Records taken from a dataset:
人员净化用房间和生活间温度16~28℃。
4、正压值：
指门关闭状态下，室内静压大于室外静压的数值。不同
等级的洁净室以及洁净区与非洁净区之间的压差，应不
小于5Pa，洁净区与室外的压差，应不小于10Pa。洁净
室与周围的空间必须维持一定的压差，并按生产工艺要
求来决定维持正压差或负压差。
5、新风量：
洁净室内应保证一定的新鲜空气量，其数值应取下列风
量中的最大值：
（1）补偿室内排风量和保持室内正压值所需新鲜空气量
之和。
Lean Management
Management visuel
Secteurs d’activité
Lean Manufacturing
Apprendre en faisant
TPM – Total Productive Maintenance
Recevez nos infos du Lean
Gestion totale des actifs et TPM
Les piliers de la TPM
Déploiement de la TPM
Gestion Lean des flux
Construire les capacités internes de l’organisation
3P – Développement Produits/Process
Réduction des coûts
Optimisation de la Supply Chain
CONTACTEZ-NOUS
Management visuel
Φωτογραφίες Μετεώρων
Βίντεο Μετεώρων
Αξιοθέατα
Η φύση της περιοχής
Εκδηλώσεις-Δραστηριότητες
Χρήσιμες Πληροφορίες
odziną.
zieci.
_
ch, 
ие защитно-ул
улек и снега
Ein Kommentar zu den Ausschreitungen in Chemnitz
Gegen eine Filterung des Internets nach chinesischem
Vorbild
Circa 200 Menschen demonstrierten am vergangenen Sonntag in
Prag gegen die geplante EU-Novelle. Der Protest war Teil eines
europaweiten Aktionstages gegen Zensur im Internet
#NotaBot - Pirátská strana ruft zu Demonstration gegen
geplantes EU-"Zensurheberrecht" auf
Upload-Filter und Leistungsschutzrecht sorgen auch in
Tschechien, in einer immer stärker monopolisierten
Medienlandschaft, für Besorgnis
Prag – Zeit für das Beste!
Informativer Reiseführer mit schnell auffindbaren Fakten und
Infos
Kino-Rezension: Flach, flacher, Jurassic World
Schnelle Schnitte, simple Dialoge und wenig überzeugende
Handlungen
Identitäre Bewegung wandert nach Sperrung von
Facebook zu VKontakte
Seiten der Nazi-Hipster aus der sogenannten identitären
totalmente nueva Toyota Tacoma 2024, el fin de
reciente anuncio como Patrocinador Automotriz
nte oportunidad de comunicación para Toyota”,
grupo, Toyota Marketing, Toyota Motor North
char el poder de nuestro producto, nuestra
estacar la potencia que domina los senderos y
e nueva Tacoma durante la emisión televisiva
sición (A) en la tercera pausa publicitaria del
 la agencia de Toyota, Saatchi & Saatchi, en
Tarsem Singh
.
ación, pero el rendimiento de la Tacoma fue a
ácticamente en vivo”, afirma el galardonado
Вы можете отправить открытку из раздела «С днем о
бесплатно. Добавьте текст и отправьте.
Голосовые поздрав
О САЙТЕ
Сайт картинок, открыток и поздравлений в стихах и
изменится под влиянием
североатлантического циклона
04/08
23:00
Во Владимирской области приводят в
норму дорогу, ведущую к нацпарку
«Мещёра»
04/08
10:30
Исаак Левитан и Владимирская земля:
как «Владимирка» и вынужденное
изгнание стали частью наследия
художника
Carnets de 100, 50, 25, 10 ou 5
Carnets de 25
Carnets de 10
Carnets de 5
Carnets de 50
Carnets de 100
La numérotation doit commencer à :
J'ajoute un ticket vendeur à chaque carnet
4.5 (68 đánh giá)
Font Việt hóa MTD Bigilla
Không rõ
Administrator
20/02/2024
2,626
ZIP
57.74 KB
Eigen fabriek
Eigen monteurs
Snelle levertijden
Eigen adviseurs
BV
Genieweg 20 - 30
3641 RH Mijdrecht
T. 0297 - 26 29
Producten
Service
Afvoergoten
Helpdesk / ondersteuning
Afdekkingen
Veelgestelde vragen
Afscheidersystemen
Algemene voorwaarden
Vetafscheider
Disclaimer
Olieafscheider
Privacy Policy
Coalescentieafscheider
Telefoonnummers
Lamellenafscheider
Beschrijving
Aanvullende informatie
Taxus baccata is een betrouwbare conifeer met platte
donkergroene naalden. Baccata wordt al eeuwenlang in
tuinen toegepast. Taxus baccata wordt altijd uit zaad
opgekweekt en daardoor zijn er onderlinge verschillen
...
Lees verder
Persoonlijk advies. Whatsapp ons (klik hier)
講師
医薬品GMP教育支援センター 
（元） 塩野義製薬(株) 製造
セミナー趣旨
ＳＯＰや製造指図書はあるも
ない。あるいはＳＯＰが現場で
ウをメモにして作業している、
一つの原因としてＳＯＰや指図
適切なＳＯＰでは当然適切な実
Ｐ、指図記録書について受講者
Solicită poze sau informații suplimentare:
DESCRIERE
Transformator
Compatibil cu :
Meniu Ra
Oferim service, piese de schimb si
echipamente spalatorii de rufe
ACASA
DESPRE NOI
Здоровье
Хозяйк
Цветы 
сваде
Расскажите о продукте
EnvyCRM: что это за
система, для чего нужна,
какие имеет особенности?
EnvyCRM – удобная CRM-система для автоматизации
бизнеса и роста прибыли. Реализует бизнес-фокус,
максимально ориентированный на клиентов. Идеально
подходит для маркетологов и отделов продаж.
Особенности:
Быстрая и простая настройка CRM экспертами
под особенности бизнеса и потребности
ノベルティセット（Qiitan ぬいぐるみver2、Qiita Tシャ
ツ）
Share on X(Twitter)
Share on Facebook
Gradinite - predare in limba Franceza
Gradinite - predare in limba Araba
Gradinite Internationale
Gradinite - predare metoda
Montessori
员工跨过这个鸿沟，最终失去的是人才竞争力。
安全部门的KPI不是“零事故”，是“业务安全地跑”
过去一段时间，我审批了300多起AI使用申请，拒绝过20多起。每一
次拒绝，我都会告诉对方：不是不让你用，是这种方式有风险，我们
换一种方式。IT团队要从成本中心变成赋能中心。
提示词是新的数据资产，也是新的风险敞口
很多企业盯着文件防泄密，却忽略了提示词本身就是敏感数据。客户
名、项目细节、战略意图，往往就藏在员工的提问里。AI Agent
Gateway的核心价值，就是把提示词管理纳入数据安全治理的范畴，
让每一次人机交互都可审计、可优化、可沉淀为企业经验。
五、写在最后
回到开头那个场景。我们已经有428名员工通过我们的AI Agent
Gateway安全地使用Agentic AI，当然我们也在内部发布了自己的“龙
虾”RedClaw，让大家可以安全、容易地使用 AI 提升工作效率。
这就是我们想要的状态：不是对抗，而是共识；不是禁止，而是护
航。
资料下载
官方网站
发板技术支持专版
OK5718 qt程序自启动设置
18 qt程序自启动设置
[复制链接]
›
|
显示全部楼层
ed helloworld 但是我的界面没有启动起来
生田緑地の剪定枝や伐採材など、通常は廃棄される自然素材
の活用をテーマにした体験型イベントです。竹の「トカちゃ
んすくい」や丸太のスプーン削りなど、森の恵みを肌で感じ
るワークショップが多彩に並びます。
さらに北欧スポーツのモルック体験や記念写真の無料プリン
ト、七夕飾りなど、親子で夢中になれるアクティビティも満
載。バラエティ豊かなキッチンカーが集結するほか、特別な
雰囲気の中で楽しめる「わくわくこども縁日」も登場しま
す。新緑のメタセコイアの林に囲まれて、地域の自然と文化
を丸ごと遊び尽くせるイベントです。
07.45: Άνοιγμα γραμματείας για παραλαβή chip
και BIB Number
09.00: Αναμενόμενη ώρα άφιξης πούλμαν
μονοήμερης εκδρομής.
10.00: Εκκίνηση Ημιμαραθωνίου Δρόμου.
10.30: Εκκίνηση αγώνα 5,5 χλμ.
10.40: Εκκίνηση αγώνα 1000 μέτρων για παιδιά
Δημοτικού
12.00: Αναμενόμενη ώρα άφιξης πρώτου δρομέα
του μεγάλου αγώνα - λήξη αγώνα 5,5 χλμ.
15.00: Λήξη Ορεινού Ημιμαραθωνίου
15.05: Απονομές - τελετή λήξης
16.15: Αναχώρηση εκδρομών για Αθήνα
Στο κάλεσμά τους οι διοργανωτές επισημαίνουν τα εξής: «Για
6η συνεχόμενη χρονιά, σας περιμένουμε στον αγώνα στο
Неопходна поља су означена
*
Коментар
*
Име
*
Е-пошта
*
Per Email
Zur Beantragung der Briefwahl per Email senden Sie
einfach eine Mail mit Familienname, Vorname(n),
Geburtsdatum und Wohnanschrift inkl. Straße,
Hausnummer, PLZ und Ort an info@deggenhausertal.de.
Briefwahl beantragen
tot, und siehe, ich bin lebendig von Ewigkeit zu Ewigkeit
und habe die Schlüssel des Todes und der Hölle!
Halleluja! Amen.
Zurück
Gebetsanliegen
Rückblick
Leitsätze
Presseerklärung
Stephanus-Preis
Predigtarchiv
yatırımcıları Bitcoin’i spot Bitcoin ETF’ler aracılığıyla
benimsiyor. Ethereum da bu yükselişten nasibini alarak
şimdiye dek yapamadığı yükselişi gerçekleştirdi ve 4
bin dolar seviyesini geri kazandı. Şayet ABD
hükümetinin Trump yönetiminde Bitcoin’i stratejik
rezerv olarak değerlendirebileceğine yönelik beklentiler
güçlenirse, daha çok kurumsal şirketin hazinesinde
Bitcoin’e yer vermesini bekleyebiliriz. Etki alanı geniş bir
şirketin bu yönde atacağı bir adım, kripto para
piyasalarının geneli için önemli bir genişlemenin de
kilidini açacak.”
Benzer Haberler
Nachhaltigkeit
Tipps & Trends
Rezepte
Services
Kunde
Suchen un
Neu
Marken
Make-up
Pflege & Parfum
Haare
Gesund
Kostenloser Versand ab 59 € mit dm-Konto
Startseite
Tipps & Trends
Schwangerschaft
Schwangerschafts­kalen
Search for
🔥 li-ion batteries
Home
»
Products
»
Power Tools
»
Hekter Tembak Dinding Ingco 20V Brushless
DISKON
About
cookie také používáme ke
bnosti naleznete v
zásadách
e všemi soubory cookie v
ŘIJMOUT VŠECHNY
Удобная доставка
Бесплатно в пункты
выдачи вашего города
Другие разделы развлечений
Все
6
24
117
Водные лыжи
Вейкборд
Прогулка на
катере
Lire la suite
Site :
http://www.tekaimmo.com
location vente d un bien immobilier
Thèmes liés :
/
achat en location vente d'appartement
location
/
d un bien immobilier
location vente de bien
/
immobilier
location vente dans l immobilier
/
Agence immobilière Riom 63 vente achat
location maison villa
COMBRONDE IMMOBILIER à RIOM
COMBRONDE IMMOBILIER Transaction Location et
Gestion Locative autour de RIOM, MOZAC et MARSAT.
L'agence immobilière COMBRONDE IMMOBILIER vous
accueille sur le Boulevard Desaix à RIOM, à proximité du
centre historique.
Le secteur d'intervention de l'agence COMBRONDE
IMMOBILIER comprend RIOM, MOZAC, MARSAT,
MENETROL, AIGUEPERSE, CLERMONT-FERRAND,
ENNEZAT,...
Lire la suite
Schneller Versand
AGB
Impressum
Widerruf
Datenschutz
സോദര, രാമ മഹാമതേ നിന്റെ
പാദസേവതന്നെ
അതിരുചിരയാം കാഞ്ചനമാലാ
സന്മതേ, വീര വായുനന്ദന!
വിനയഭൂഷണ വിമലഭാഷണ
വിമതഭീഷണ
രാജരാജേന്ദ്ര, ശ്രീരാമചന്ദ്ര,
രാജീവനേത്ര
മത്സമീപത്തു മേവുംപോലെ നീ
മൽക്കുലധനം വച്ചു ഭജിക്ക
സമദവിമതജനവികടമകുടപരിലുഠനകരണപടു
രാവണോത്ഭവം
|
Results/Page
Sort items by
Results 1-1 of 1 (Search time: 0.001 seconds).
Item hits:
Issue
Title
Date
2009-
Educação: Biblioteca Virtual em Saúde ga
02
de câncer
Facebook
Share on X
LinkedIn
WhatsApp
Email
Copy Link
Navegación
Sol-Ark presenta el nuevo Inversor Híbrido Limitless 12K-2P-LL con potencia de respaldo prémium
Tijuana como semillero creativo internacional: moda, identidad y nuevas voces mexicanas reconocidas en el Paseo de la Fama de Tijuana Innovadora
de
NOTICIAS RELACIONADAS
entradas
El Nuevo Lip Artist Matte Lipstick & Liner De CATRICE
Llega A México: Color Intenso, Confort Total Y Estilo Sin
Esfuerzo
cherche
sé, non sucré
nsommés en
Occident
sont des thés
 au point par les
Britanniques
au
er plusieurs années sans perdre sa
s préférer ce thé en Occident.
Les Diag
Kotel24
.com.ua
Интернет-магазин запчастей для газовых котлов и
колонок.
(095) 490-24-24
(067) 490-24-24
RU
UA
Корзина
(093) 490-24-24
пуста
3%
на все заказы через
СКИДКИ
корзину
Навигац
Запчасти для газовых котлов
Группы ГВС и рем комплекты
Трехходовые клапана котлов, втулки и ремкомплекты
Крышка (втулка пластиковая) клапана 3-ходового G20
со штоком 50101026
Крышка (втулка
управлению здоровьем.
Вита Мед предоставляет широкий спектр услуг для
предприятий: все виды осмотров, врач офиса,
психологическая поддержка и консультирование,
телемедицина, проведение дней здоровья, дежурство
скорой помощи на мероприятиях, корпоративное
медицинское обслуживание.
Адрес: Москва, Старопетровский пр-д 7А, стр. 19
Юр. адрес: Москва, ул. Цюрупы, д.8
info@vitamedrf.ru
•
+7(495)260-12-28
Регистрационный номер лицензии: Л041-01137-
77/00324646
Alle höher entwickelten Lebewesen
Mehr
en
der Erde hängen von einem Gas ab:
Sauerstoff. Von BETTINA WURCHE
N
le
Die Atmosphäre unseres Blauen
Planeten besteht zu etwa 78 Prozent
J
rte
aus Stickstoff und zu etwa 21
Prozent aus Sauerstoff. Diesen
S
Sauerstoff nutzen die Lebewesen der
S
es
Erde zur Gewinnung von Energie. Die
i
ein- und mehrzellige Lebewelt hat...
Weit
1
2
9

What is required: Please rewrite the records from the start through the line containing "Recevez nos infos du Lean", changing "Lean" to "Agile" and leaving everything else the same.

Reply:
人员净化用房间和生活间温度16~28℃。
4、正压值：
指门关闭状态下，室内静压大于室外静压的数值。不同
等级的洁净室以及洁净区与非洁净区之间的压差，应不
小于5Pa，洁净区与室外的压差，应不小于10Pa。洁净
室与周围的空间必须维持一定的压差，并按生产工艺要
求来决定维持正压差或负压差。
5、新风量：
洁净室内应保证一定的新鲜空气量，其数值应取下列风
量中的最大值：
（1）补偿室内排风量和保持室内正压值所需新鲜空气量
之和。
Agile Management
Management visuel
Secteurs d’activité
Agile Manufacturing
Apprendre en faisant
TPM – Total Productive Maintenance
Recevez nos infos du Agile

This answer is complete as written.